Sucher and Alexander (2002) illustrated the situation by remark of one of Big Five (at the moment of research) interviewees:
“As you know we do not prepare accounts for our clients – it is an independence issue….however, we do provide a degree of assistance….. Some accountants in enterprises crunch the numbers (for IAS) and others say, ‘look guys we pay you to do it.  It is a fairy tale’
It is not only willingness to save money, the issue is also related with the perception of an audit as no-value-adding activity. Interviewees in Czech Republic complained that the earlier Big 4 audit firm provided such package of services while the latest Big 4 auditors refuse to do this (Sucher and Jindrichovska 2004). One of the Big 4 auditors (interviewee) added fuel to the fire:
“Some financial managers and accountants [in enterprises] do not know what is going on [with IFRS]. They are only the passive receivers. In [X audit firm], there are templates that transform Czech accounting to IAS. The knowledge is kept in the audit company. It is big business [for the audit firm]. You can train companies to do the supporting sheets hut the final bit is done by the audit firm.”(Sucher and Jindrichovska 2004).

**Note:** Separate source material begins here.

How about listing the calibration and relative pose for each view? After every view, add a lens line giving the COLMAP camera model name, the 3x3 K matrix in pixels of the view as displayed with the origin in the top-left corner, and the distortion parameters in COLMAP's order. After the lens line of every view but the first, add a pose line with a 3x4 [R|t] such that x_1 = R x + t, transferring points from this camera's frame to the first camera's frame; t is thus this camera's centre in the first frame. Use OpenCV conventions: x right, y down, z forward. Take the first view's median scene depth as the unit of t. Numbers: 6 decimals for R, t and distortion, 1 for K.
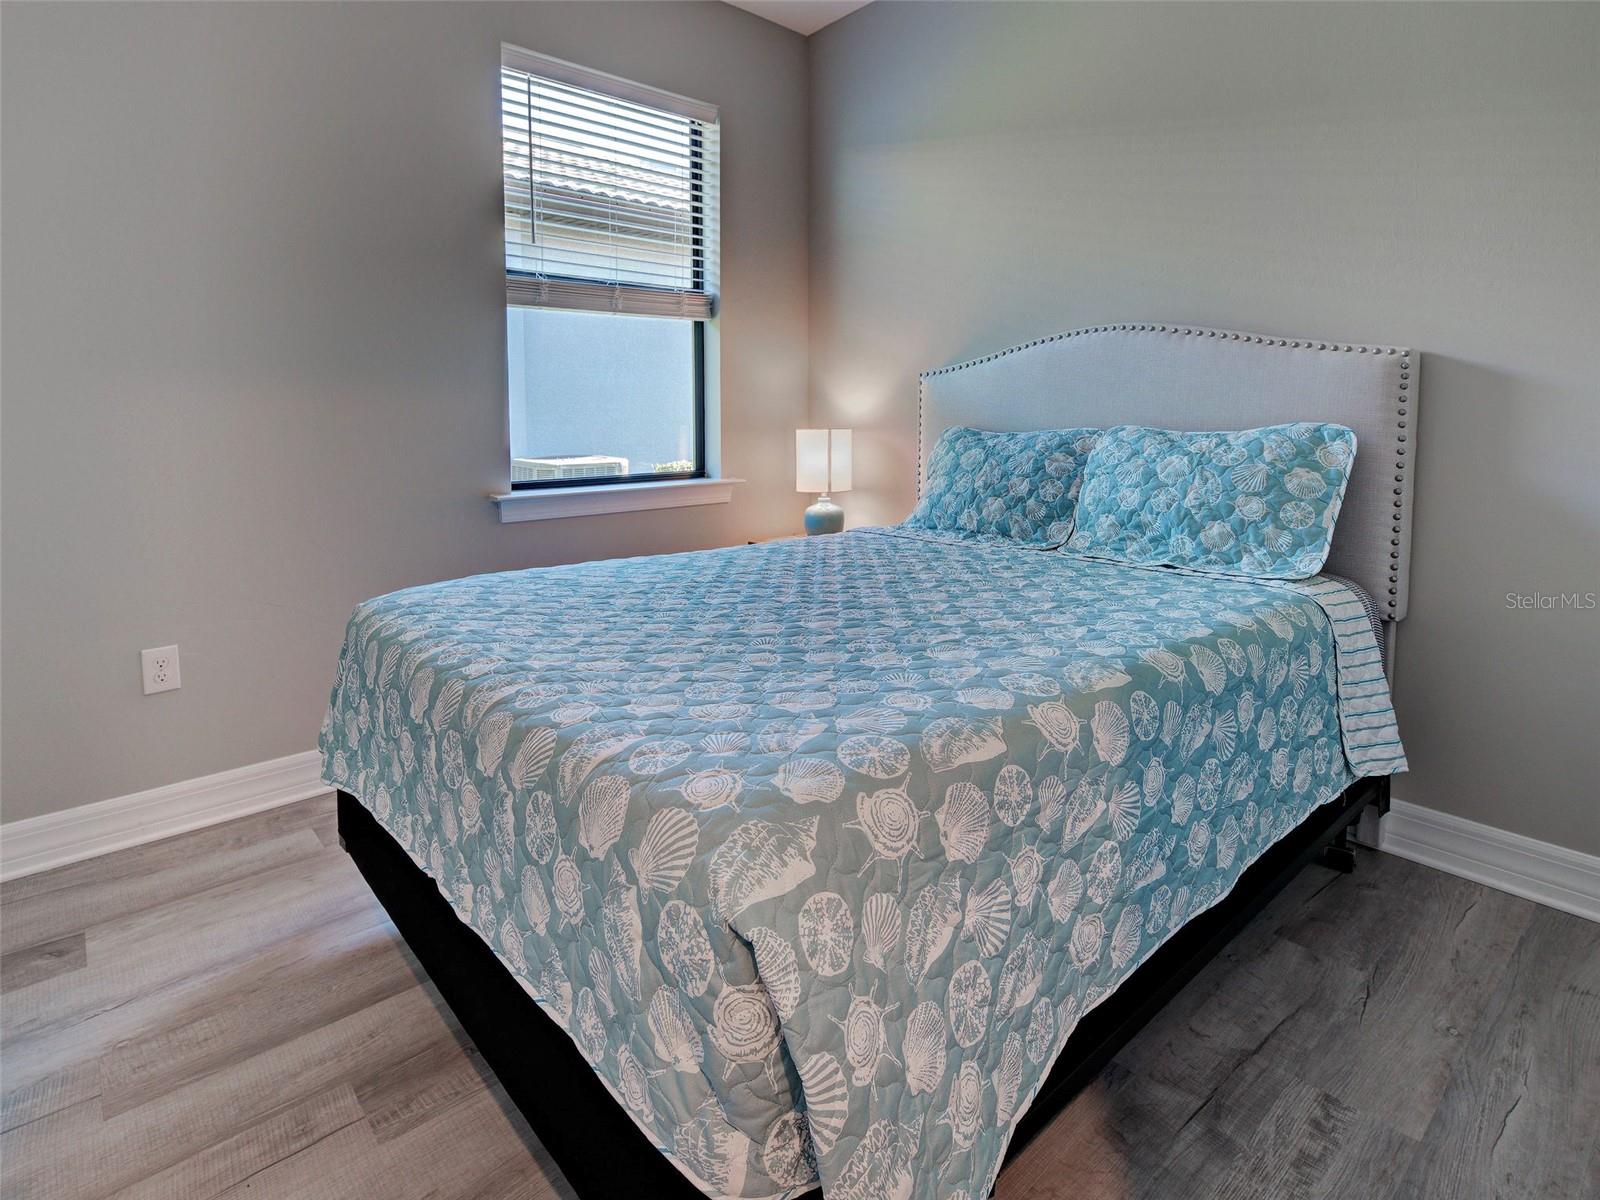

Meanwhile, management of the companies would always be keen on saving costs on such things like audit. It is quite likely that such kind of cosy relations are more beneficial to audit firms. At least they could have separated audit and accounting team, but according to research it would be too costly for audit firms and they end up by assigning one team of people to do both jobs, which is a shame.

Problems
The basic issue which arises here is how far should we trust financial statements prepared in emerging markets? To what extent this practice spread in other emerging countries, where corporate governance and law enforcement are not developed enough? I think that it is highly probable that similar “reporting-auditng” is practiced in China, where local management is rather pushy in accounting issues (see Deloitte’s case).
The other question how can we deal with the issue in sensible way. For example, one is audit manager and one is doing audit of IFRS reports of Brazilian company. The resourceful Brazilian finance director provides auditor with financial statements (FS) essentially based on Brazilian GAAP, but with name of IFRS on its face. The trick is that you will do honest auditing, spot discrepancies from real IFRS and provide list of adjustments which need to be done J It is foxy tactic, isn’t it?
What do you think about truthfulness of IFRS accounts of companies from emerging markets listed on global stock exchanges? Have you faced approach mentioned above in your reporting or auditing practice? How to discourage auditors from doing that especially in the context of coming “pure-audit-firms” legislation? Please share your knowledge and experience.

References
Sucher, P. and Alexander, D. (2002) IAS: Issues of Country, Sector and Audit Firm Compliance in Emerging Economies (London: Centre for Business Performance of the Institute of Chartered Accountants in England and Wales).
Sucher P., and Jindrichovska I. (2004) Implementing IFRS: A Case Study of the Czech Republic. EAA, Accounting in Europe, Vol. 1, pp. 109-141.